The squabbling parties are two umbrella organisations, each representing thousands of national and local clubs in some 150 countries where the sport is practised - the World Taekwondo Federation and the International Taekwondo Federation. As their names suggest, the ITF and WTF are the Tweedledum and Tweedledee of the martial arts. The ITF is based in Vienna, where its five-man secretariat has been funded and partly staffed by North Koreans. The WTF headquarters is in Seoul, and it is to the WTF that the International Olympic Committee has granted exclusive recognition. The ITF claims 20 million members outside Korea, including at least 25,000 in Britain. None of them can take part in the Olympics, unless they leave the ITF, join the WTF, and play by its rules.
In terms of physical techniques, the differences between the systems are negligible. Taekwondo looks like an acrobatic and rather elegant version of karate. Traditional karatists rarely raise their feet above waist level, but taekwondo is rich in kicks to the chest, head and above. To qualify for each new belt, taekwondoists must also master a pattern of movements called p'umsae which mimic moves used in actual combat. WTF taekwondo requires helmets and body protection; ITF practitioners wear no armour, but do not kick one another in competition. They have different scoring systems, but the principles they operate on are virtually identical.
The differences are grounded in the sport's history. According to the southerners, taekwondo is an ancient art - brochures reproduce murals from royal tombs of the Koguryo dynasty to back up claims that it dates back more than 2,000 years. After Korea's independence from Japanese colonial rule in 1945, the WTF contends, a group of like-minded patriots codified the various forms of the sport into the taekwondo we know today.
The northerners tell a very different and dramatic story, centering on the life and personality of General Choi Hong Hi, the King Lear of taekwondo. By this account, it was Gen Choi who invented and named the sport through a "scientific" synthesis of Japanese karate and traditional Korean fighting techniques. In 1966 he founded the ITF, attracting international attention, including that of the South Korean dictator, Park Chung Hee.

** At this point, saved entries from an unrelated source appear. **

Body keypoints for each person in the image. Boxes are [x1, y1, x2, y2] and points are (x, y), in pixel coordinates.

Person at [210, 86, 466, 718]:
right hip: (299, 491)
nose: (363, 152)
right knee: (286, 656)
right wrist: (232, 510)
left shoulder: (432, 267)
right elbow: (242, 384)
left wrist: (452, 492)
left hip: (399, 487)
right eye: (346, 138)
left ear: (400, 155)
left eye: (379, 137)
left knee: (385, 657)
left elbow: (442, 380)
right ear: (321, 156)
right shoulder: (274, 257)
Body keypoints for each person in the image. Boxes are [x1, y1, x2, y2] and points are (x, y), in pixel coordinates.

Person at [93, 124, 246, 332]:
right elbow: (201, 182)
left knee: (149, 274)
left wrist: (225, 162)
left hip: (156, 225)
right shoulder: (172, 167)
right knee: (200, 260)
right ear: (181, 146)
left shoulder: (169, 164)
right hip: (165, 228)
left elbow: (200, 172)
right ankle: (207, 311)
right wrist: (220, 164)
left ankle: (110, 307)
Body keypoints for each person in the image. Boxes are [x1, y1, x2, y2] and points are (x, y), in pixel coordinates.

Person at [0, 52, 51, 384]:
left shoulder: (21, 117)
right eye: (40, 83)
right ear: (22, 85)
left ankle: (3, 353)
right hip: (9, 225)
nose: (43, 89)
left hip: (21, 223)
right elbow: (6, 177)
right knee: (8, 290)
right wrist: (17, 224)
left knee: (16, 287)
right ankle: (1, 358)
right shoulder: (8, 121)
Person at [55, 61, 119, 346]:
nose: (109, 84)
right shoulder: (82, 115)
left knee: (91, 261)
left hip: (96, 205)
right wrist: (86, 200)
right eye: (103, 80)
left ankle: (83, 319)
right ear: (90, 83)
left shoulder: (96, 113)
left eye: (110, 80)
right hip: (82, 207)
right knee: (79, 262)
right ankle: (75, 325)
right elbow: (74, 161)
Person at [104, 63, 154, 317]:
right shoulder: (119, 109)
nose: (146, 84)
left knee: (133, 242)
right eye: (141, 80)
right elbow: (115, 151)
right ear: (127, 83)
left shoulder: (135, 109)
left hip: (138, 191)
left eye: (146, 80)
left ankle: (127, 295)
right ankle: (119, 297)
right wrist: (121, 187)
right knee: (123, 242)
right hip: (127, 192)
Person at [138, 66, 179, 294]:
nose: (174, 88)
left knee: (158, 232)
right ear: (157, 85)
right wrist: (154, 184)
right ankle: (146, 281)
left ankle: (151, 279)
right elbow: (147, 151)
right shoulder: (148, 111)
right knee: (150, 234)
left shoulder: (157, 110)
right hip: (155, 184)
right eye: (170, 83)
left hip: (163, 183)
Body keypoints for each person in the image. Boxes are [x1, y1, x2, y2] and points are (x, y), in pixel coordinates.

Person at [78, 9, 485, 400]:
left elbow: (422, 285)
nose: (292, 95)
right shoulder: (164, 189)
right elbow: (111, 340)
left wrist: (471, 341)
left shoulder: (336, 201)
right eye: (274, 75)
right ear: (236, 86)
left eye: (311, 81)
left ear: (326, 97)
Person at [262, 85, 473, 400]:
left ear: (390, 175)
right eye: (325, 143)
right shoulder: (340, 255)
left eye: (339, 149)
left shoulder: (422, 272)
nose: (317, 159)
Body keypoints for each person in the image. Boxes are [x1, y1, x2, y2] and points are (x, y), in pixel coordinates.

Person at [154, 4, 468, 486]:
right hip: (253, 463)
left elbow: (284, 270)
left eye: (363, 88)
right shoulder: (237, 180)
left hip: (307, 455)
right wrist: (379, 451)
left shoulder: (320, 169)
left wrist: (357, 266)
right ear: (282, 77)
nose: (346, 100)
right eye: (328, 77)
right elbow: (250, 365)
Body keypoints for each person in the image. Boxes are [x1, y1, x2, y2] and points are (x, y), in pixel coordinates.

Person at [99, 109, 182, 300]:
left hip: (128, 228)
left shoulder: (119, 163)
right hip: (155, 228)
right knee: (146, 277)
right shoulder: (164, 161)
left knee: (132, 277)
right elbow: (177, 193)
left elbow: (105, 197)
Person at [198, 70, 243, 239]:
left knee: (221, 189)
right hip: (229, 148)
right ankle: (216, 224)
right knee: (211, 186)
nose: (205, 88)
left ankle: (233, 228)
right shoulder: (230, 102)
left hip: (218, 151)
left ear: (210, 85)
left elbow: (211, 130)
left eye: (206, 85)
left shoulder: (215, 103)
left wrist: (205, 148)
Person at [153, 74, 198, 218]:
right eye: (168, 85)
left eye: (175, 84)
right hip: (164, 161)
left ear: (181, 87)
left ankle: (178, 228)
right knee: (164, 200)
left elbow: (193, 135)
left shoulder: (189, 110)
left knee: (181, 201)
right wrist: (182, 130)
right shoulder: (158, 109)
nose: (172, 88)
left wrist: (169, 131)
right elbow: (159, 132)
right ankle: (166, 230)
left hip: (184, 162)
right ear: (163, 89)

To his dismay, Gen Choi found his beloved sport being manipulated for political ends."President Park wanted access to the ITF as a powerful muscle in his dictatorship," he says. "For example, Park had exclusively employed taekwondo instructors to kidnap about 50 Korean students and professors who were studying in West Germany in 1967 ... I was left with two choices - surrender to the injustice or be sentenced for life in prison." Instead the 79-year-old general chose exile in Canada, where he still lives.
The WTF likes to portray Choi as a shrill, but rather inconsequential, troublemaker. Over the last 30 years the general has sent out a stream of impassioned petitions denouncing the southern-based version of taekwondo as a sham, a mere variant of the karate taught during the colonial period by the hated Japanese, a tool "controlled by politicians and Korean CIA officers".
But the WTF has the general in a neck lock - as the Olympics near, Choi-affiliated taekwondoists in Britain report dwindling numbers as ambitious athletes desert for the only organisation that can get them to Sydney. The WTF-affiliated body is holding Britain's first international Taekwondo championship in Birmingham this week, with about 1,500 competitors from 40 countries. But the general is not giving in. His federation plans to dampen its rival's Olympic debut by holding its own tournament in Sydney, just before the Games.
For several months now the two Koreas have been edging inconclusively towards peace talks aimed at eventual reunification. However long this takes, it is likely to be longer still before peace comes to the practitioners of the art of punching and kicking.